LESETEXT.
Besuch bei J. V. Jensen

[232] Das kleine Dänemark hat ein großes Auge, mit dem es die Welt sieht – und dieses Auge ist der, der hier oben mit einer Abkürzung ›Johannes V.‹ genannt wird. Darf man guten Tag sagen?

Dem dunkelroten Ziegelhaus mit den platten Fenstern gegenüber liegt eine königliche Brauerei, und während ich die kleinen Treppenabsätze hinaufklettere, mache ich eine ethnographische Reise: da wohnt Herr Warncke und Herr de Fontenay und Herr Salomon, und ganz oben erst wohnt Columbus, der größte Reisende unserer Zeit.

Er hat den schmalen Kopf eines gütigen englischen Landpfarrers, aber wenn sich die Mundwinkel biegen, wenn die großen Augen hinter den Brillengläsern manchmal hart im Ausdruck werden, dann ist da noch etwas anderes. Die Stirn ist hoch und ausgebuchtet, die blassen Hände wirken mitunter ein klein wenig entmaterialisiert. Aber es ist wohl besser, Herrn Liebermann zu zeichnen . . . Er spricht deutsch.

Das Gespräch beginnt, wie es sich für ein ordentliches Gespräch gehört, beim Wetter – ja, der häßliche Frühling – und wie lange wollen Sie denn noch in Kopenhagen . . . ? Die Worte laufen, und ich kann ihm doch nicht gut einen Lorbeerkranz auf die Stirn drücken, das fiele entschieden auf, ich habe auch gar keinen bei mir. Immerhin ist es der Mann, der ›Arabella‹ geschrieben, aus dem Nichts geholt, geschaffen hat; der ›Louison‹ durch Paris wandeln ließ, durch Paris, das der Glückliche noch erlebt hat, als er auf dem ›Imperial‹ der Omnibusse fahren durfte; der den chinesischen Kuli sprechen ließ und die spanischen Stiere schnaufen machte – und weil jeder Schriftsteller neben seinem Werk steht, kann ich ihm das nicht so sagen. Aber da hat sich das Gespräch nun gefangen, die Vorfühler haben sich ineinander gehakt – nun haben wir uns.

ARBEITSAUFTRÄGE.
• 1. Schreibe den Lesetext von "Besuch bei J." bis "guten Tag sagen?" erneut ab und tausche dabei "Dänemark" gegen "Schweden".
• 2. Was liegt laut dem Lesetext dem dunkelroten Ziegelhaus gegenüber?

BEREITGESTELLTE ANGABEN.
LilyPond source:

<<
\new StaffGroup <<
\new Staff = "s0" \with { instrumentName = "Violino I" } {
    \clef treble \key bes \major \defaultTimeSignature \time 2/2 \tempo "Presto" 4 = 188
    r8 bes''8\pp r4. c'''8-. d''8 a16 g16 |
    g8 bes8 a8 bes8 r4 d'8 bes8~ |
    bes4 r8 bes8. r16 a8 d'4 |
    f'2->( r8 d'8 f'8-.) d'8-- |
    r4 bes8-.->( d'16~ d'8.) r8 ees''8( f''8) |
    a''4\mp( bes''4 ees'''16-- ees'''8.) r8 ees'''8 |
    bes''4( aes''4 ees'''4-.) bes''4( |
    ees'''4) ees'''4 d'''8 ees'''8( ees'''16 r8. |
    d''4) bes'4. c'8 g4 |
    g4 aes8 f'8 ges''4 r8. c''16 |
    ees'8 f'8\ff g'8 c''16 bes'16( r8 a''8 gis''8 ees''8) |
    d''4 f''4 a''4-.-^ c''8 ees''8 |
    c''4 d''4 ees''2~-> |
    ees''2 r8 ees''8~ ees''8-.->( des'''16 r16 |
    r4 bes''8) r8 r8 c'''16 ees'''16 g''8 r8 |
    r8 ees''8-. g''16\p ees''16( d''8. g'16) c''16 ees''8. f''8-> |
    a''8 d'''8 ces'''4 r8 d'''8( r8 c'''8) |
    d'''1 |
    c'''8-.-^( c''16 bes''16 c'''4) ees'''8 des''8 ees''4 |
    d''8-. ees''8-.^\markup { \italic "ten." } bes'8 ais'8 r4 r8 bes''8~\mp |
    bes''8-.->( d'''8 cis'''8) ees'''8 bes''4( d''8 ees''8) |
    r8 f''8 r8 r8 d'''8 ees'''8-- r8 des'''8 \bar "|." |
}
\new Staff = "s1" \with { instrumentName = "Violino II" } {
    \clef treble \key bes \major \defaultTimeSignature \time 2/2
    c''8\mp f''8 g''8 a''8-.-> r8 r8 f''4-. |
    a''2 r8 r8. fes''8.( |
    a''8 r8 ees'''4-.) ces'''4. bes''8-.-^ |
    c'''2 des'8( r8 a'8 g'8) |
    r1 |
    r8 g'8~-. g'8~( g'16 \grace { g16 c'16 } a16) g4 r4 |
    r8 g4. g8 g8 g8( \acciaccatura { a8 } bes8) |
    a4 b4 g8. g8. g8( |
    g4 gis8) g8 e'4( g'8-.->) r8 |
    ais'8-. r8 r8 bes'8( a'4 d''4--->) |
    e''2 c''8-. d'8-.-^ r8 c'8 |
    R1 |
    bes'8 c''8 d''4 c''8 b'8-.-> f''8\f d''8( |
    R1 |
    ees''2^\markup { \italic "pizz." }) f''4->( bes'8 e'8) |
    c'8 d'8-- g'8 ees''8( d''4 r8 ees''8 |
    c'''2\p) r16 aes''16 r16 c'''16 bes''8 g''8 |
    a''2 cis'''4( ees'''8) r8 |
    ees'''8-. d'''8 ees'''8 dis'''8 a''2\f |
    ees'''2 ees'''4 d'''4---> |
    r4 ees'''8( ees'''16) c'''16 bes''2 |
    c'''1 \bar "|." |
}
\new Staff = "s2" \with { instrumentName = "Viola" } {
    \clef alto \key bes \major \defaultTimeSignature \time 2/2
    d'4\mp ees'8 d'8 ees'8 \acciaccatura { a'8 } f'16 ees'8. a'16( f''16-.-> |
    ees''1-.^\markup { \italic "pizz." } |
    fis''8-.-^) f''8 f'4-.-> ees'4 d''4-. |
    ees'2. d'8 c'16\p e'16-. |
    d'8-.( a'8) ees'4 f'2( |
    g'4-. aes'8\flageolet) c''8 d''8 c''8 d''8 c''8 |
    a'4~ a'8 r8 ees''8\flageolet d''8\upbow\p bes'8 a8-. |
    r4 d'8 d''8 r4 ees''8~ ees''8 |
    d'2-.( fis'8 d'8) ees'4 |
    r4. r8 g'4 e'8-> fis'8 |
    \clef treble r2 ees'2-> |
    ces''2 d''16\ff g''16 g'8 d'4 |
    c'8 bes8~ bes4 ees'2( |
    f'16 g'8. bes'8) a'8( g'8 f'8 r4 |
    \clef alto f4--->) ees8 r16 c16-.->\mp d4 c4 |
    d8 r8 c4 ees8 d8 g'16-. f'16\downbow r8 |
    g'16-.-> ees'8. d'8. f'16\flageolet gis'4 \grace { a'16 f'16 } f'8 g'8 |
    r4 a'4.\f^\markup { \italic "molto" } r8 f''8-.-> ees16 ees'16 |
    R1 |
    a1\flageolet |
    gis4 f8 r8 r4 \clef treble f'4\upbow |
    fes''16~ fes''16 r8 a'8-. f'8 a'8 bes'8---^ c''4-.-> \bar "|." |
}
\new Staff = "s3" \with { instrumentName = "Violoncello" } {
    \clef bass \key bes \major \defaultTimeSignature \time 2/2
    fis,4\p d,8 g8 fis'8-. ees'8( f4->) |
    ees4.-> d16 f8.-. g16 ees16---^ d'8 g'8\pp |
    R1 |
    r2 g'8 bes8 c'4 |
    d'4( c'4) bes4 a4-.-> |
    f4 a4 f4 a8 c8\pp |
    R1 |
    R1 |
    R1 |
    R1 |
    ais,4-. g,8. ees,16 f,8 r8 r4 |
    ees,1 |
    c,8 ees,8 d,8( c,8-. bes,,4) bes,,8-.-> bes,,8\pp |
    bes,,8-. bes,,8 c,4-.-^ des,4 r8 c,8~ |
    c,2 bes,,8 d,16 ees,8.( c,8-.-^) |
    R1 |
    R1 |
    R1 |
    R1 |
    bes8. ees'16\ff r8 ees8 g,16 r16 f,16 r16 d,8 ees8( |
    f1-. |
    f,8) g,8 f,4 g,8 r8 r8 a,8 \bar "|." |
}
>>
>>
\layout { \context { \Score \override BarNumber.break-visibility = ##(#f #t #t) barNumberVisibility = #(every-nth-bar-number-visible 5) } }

BEARBEITETE ÜBUNG.
• 1.
Besuch bei J. V. Jensen

[232] Das kleine Schweden hat ein großes Auge, mit dem es die Welt sieht – und dieses Auge ist der, der hier oben mit einer Abkürzung ›Johannes V.‹ genannt wird. Darf man guten Tag sagen?

• 2. Dem dunkelroten Ziegelhaus gegenüber liegt eine königliche Brauerei.